Barclays Bankster Bobby D Damned... by Parliament

Bob Diamond, the former chief executive of Barclays, has been accused of misleading Parliament in an unusually strong attack by MPs investigating the Libor scandal
By : In words that are likely to make it difficult for Mr Diamond to hold a senior position in the UK again, the Treasury Select Committee said his evidence “lacked candour”, was “unforthcoming”, and “fell well short of the standard that Parliament expects”.
The criticism was made in a 121-page report into the interest rate rigging scandal that saw Barclays fined a record £290m earlier this year.
Among its wide-ranging conclusions were that Barclays operated for years with woefully inadequate controls, that senior staff at the bank should have taken action earlier, that the Financial Services Authority (FSA) failed in its duty as regulator to respond to rumours of rate-fixing, and that the Bank of England had been “naive” and “inactive”.
“Public trust in banks is at an all-time low,” Andrew Tyrie, chairman of the TSC, said. “Urgent improvements, both to the way banks are run and the way they are regulated, is needed if public and market confidence is to be restored.”
The decision to single out Mr Diamond will further damage the reputation of a man who once held sway over the City and pocketed one of its biggest annual pay cheques.
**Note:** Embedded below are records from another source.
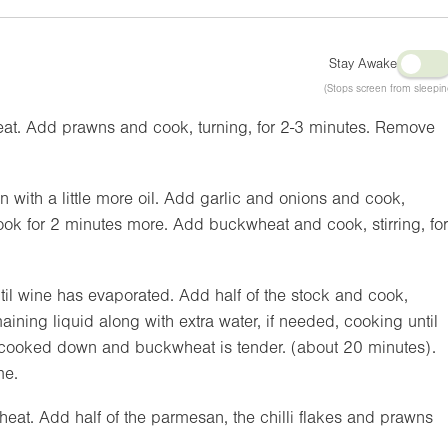
Stay Awake
(Stops screen from sleepin
heat. Add prawns and cook, turning, for 2-3 minutes. Remove
ith a little more oil. Add garlic and onions and cook,
cook for 2 minutes more. Add buckwheat and cook, stirring, for
til wine has evaporated. Add half of the stock and cook,
maining liquid along with extra water, if needed, cooking until
 cooked down and buckwheat is tender. (about 20 minutes).
me.
at. Add half of the parmesan, the chilli flakes and prawns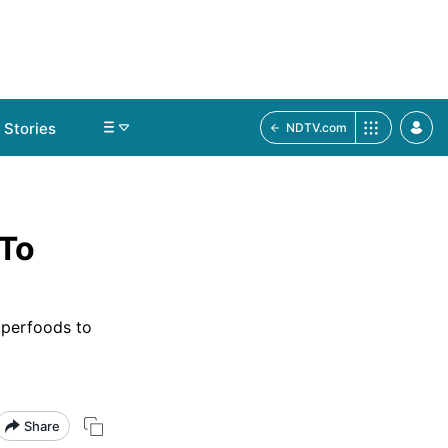
Stories
NDTV.com
 To
uperfoods to
Share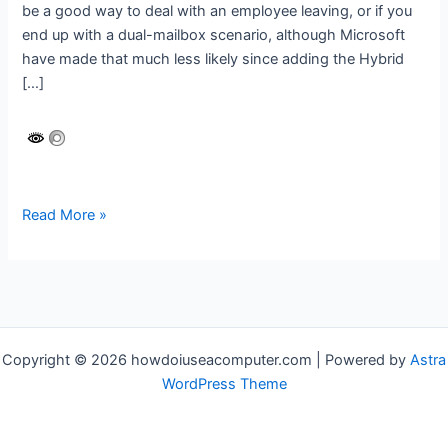
be a good way to deal with an employee leaving, or if you
end up with a dual-mailbox scenario, although Microsoft
have made that much less likely since adding the Hybrid
[…]
Exchange
Read More »
Online
–
merge
a
soft
deleted
Copyright © 2026 howdoiuseacomputer.com | Powered by
Astra
mailbox
WordPress Theme
into
an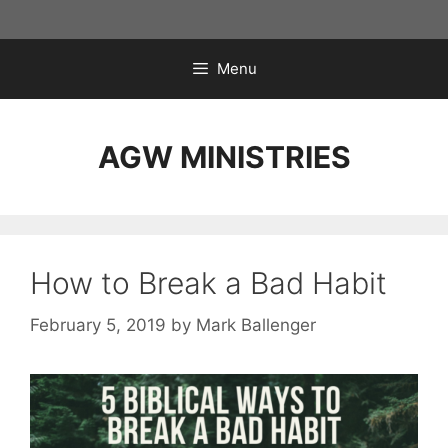
Skip
to
content
Menu
AGW MINISTRIES
How to Break a Bad Habit
February 5, 2019
by
Mark Ballenger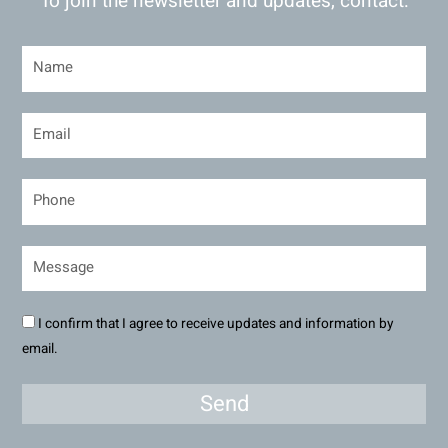
To join the newsletter and updates, contact:
I confirm that I agree to receive updates and information by
email.
Send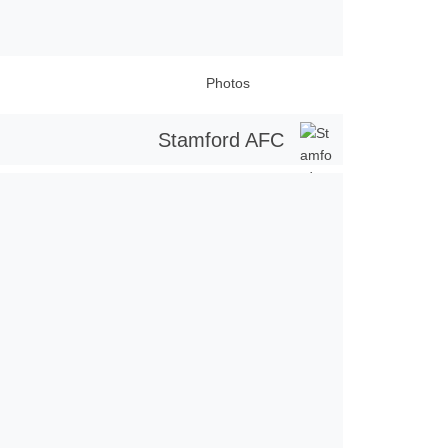
Photos
Stamford AFC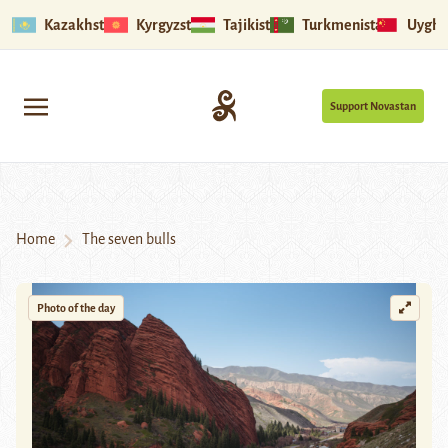
Kazakhstan
Kyrgyzstan
Tajikistan
Turkmenistan
Uyghu
Support Novastan
Home
The seven bulls
Photo of the day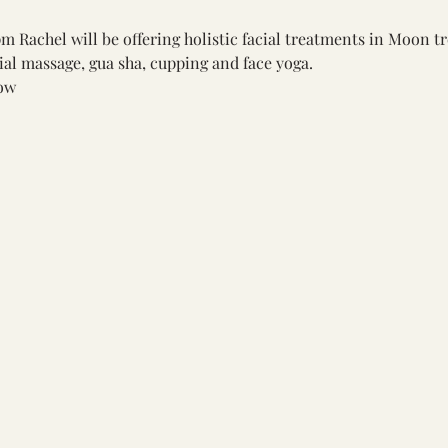
 Rachel will be offering holistic facial treatments in Moon t
ial massage, gua sha, cupping and face yoga.
ow 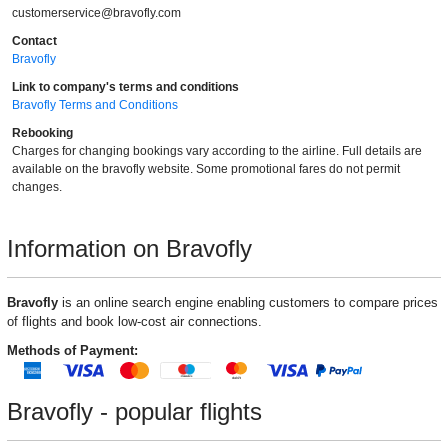
customerservice@bravofly.com
Contact
Bravofly
Link to company's terms and conditions
Bravofly Terms and Conditions
Rebooking
Charges for changing bookings vary according to the airline. Full details are
available on the bravofly website. Some promotional fares do not permit
changes.
Information on Bravofly
Bravofly
is an online search engine enabling customers to compare prices
of flights and book low-cost air connections.
Methods of Payment:
Bravofly - popular flights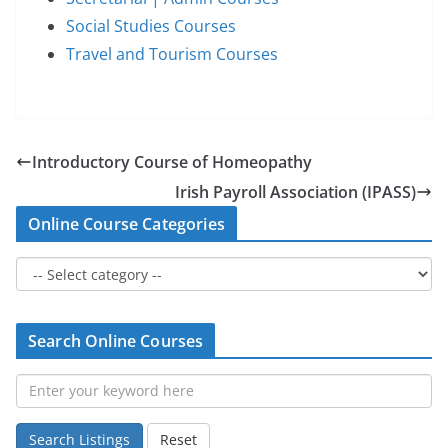
Social Studies Courses
Travel and Tourism Courses
Introductory Course of Homeopathy
Irish Payroll Association (IPASS)
Online Course Categories
Search Online Courses
Search Listings
Reset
Despite his attempt to win favour with the committee by giving up a £19.9m pay-off, MPs decided he had been “highly selective” with his evidence and described his version of events as “inconceivable”. 
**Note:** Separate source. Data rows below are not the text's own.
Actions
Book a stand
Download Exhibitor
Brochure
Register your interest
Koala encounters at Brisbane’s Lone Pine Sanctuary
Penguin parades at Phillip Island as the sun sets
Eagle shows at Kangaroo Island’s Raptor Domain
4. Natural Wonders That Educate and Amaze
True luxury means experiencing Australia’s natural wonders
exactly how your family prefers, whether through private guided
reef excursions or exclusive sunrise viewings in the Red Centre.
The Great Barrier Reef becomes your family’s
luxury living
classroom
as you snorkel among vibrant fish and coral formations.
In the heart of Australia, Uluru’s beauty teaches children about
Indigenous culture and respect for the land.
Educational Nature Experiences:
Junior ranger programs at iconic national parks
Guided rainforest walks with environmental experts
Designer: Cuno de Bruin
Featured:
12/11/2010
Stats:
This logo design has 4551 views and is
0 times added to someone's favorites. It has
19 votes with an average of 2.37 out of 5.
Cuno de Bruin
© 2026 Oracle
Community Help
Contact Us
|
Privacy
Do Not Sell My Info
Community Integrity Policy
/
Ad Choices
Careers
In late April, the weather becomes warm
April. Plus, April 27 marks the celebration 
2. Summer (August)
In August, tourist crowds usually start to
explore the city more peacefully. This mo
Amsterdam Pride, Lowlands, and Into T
Mr Diamond said he was disappointed and disagreed with the judgment. “I answered every question that was put to me to me truthfully, candidly and based on information available to me. I categorically refute any suggestion to the contrary,” he added.
The committee also criticised Jerry del Missier, Barclays’ former chief operating officer, who admitted instructing staff to rig Libor. MPs rejected his claim that, following a discussion with Mr Diamond, he believed the instruction had come directly from the Bank of England.
“Mr del Missier’s evidence... is not convincing. He would have known that falsifying Libor submissions was not permitted,” the report said. The TSC yesterday released new documents showing that the Libor submitter who was ordered to post a false rate responded to the request by saying it would be “breaking the rules”.
The TSC’s criticisms were not reserved solely to Barclays, which has already responded by replacing the chairman and promising to change the old culture of risk-taking and “pushing the limits”.
The committee attacked the FSA for failing “to appreciate the significance of rumours relating to the rigging of Libor”. The watchdog is conducting an investigation into its shortcomings, the findings of which the TSC said should be made public.
The Bank of England, too, came under scrutiny. “The evidence suggests that the Bank was aware of the incentive for banks to behave dishonestly, yet did not think that dishonesty was occurring. Nor did it appear to have asked the FSA to check,” the TSC said. “This suggests a naivety. They were certainly relatively inactive.”
MPs added that they were particularly “disappointed” with remarks made by Sir Mervyn King, the Governor, who could not see why traders rigged the rate by such small amounts. He should have known that even tiny moves could deliver large rewards, the report said. 

The handling of Mr Diamond’s exit was also “misjudged” by Sir Mervyn and the FSA. The Governor’s decision to intervene at the last minute was “difficult to justify”. Given the new powers the Bank will soon have, the TSC said the events underlined the need for stronger governance to ensure “authorities are unable to remove executives arbitrarily”.
A spokesman for the Treasury said: “The manipulation of key global rates has been another example of a culture of irresponsibility within banking, which the Government is determined to fix.”